Information shown

--*--

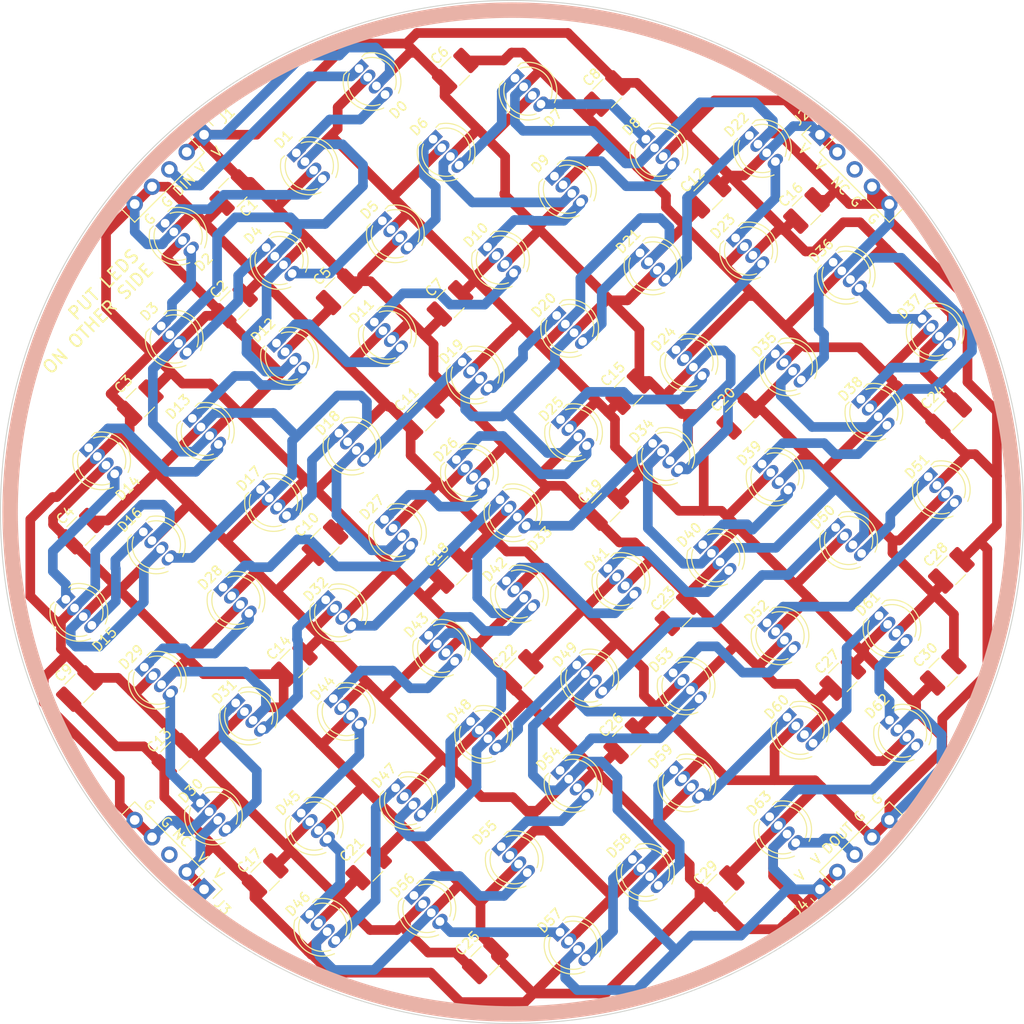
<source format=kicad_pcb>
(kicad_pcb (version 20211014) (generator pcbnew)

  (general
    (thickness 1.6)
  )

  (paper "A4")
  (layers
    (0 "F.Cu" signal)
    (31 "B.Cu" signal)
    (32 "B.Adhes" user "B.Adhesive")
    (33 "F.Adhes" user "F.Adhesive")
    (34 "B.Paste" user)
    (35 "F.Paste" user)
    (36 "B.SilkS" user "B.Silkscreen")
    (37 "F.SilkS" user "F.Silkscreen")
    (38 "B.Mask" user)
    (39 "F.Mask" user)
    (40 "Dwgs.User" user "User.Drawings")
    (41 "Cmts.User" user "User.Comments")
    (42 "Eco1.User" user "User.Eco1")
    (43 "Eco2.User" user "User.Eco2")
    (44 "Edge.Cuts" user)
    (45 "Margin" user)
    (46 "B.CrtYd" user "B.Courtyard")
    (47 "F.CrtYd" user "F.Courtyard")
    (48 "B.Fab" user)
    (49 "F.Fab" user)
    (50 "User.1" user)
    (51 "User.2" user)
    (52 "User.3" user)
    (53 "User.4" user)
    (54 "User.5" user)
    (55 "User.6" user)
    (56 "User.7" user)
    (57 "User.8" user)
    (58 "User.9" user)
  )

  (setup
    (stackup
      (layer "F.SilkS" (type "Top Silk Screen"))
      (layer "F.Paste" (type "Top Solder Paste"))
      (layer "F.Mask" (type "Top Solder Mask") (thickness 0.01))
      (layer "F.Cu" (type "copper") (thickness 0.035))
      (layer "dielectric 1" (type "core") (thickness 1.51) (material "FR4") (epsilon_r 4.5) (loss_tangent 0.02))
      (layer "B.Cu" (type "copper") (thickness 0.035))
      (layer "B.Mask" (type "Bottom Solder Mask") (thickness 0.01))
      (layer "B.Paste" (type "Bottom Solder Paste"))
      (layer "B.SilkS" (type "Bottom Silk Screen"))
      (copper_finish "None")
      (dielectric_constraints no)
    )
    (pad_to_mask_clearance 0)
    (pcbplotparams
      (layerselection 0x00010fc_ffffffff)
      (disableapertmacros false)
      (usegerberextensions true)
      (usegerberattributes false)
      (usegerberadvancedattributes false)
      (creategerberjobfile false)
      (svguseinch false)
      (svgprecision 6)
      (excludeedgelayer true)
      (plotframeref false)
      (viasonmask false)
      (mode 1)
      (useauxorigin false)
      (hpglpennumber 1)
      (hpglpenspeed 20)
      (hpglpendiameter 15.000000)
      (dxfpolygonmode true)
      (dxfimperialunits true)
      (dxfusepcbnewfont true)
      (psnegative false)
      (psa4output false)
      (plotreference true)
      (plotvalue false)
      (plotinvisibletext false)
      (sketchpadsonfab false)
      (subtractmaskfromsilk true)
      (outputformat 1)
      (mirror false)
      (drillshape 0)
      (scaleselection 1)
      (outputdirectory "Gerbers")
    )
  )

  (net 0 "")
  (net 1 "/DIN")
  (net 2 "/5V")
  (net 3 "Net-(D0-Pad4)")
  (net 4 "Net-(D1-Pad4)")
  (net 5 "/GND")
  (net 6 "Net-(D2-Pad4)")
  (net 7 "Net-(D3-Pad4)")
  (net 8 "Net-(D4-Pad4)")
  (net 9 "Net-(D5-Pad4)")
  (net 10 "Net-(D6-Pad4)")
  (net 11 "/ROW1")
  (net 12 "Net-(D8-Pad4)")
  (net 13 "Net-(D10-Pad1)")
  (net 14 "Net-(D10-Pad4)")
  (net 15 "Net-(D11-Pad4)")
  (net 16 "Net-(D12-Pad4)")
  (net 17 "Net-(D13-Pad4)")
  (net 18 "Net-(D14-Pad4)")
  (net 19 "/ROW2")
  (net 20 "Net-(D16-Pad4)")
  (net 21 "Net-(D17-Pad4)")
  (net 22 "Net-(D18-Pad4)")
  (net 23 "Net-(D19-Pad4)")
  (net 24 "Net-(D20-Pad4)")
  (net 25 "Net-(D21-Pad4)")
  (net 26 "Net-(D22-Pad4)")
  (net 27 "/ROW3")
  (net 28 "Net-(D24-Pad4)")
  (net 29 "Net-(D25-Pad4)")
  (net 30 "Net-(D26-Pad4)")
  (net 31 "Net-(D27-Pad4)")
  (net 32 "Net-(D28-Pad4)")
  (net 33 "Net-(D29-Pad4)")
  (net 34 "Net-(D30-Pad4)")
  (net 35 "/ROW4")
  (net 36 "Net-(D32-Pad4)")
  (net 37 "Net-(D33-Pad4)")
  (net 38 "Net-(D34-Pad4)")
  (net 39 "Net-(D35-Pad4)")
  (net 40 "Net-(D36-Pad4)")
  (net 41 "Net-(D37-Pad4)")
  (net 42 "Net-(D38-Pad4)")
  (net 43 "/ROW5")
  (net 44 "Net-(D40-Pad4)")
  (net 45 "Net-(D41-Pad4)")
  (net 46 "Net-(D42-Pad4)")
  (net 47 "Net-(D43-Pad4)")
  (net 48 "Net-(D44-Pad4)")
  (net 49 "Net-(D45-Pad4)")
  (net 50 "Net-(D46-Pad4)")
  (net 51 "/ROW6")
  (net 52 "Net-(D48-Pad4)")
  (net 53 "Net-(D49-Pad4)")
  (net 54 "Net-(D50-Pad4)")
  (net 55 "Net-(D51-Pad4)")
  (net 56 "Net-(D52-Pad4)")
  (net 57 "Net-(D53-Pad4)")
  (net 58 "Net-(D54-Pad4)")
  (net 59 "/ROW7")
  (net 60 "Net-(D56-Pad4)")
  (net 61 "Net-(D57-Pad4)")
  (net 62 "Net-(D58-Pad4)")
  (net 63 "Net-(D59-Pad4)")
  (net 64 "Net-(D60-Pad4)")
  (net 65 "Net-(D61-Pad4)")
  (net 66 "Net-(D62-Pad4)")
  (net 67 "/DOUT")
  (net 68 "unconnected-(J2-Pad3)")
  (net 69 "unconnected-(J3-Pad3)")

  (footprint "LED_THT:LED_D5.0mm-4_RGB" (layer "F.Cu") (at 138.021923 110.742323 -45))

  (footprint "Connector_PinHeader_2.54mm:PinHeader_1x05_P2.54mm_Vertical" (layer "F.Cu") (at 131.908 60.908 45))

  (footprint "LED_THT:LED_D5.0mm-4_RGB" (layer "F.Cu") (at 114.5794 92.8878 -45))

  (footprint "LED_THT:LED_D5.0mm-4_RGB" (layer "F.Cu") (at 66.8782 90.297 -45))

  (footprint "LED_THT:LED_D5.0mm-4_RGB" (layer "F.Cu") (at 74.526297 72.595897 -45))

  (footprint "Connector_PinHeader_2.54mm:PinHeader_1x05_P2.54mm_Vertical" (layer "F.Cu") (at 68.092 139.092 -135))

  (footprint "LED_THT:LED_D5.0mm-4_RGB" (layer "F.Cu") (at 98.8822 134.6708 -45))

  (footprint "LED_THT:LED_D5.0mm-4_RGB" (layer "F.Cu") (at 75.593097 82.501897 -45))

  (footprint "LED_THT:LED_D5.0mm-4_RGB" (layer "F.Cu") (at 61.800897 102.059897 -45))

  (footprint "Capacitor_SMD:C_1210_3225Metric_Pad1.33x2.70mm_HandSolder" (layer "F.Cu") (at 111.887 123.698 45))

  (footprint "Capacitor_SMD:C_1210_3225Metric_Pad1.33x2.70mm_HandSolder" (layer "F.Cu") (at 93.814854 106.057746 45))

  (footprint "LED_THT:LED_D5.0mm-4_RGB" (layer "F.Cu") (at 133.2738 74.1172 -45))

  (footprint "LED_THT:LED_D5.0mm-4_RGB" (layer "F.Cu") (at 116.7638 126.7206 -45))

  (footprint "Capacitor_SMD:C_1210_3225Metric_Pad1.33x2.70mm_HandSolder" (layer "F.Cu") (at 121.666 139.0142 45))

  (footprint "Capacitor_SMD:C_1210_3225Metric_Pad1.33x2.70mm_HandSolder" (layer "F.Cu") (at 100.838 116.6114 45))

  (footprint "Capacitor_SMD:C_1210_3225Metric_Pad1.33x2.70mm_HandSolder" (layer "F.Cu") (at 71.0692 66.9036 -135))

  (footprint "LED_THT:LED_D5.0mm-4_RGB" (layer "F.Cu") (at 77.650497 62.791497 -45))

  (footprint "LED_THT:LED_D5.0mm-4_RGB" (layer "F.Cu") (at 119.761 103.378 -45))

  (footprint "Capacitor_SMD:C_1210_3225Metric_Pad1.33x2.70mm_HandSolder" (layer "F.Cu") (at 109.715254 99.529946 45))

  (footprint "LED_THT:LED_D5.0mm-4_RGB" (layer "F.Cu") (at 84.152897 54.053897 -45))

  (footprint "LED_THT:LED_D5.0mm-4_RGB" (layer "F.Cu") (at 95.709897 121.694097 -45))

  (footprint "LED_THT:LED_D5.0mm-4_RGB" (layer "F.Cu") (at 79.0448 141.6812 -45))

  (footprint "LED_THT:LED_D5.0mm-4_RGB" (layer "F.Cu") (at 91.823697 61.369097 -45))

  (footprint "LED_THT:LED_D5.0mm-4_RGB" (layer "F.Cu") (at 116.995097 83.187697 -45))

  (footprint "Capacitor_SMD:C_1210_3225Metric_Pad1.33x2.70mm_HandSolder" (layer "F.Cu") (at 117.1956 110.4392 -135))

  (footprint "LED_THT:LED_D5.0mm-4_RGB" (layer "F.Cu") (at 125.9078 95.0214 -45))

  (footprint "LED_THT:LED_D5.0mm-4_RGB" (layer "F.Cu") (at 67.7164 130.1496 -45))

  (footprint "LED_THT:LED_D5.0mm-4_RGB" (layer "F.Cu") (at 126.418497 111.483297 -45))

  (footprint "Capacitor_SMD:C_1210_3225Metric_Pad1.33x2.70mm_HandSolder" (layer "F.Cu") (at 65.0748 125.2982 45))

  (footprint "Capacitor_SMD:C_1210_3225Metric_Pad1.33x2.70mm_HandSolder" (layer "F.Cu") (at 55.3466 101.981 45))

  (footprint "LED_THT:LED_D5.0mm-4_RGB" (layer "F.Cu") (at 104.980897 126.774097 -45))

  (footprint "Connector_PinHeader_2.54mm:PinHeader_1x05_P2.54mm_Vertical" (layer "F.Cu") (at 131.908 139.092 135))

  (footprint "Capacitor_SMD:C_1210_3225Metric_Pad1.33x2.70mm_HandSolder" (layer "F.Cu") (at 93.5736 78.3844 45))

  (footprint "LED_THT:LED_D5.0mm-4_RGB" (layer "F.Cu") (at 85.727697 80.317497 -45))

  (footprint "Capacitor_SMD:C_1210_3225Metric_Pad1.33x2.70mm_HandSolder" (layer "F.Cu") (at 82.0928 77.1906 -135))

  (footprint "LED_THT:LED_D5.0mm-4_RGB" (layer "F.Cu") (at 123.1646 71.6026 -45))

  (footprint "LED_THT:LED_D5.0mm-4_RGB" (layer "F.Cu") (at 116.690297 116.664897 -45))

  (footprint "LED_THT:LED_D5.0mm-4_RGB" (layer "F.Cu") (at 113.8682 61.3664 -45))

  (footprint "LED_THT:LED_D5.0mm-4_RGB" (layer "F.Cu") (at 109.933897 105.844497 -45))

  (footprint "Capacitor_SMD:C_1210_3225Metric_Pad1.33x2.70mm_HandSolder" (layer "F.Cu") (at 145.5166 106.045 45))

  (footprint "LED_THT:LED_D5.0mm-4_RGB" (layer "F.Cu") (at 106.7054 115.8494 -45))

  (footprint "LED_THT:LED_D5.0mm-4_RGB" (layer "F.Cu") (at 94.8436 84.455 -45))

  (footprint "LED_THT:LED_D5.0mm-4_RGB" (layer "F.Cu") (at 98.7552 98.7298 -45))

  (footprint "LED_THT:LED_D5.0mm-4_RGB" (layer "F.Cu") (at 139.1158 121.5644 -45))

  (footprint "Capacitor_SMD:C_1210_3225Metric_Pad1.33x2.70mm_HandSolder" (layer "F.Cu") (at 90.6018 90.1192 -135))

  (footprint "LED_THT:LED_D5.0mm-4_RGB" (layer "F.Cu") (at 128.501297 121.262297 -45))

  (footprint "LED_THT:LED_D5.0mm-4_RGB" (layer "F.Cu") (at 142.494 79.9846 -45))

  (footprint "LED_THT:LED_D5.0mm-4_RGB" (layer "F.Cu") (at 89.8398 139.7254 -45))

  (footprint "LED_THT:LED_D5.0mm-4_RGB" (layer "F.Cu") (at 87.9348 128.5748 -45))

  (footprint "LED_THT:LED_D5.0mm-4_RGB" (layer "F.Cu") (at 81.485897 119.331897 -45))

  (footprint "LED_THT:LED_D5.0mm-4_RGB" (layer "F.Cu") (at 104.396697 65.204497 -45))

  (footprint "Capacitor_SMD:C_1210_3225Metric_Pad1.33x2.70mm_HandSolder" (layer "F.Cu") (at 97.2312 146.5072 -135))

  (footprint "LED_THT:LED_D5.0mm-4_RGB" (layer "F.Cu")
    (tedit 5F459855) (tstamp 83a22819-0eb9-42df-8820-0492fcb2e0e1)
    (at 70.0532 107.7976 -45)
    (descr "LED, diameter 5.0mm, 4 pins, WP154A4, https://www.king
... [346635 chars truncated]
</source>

--*--

What is required
Using the data above, print exactly the lines from the line that contains "145.5166 106.045 45))" through the line that contains "98.7552 98.7298 -45))", with both included.

Answer area
  (footprint "Capacitor_SMD:C_1210_3225Metric_Pad1.33x2.70mm_HandSolder" (layer "F.Cu") (at 145.5166 106.045 45))

  (footprint "LED_THT:LED_D5.0mm-4_RGB" (layer "F.Cu") (at 106.7054 115.8494 -45))

  (footprint "LED_THT:LED_D5.0mm-4_RGB" (layer "F.Cu") (at 94.8436 84.455 -45))

  (footprint "LED_THT:LED_D5.0mm-4_RGB" (layer "F.Cu") (at 98.7552 98.7298 -45))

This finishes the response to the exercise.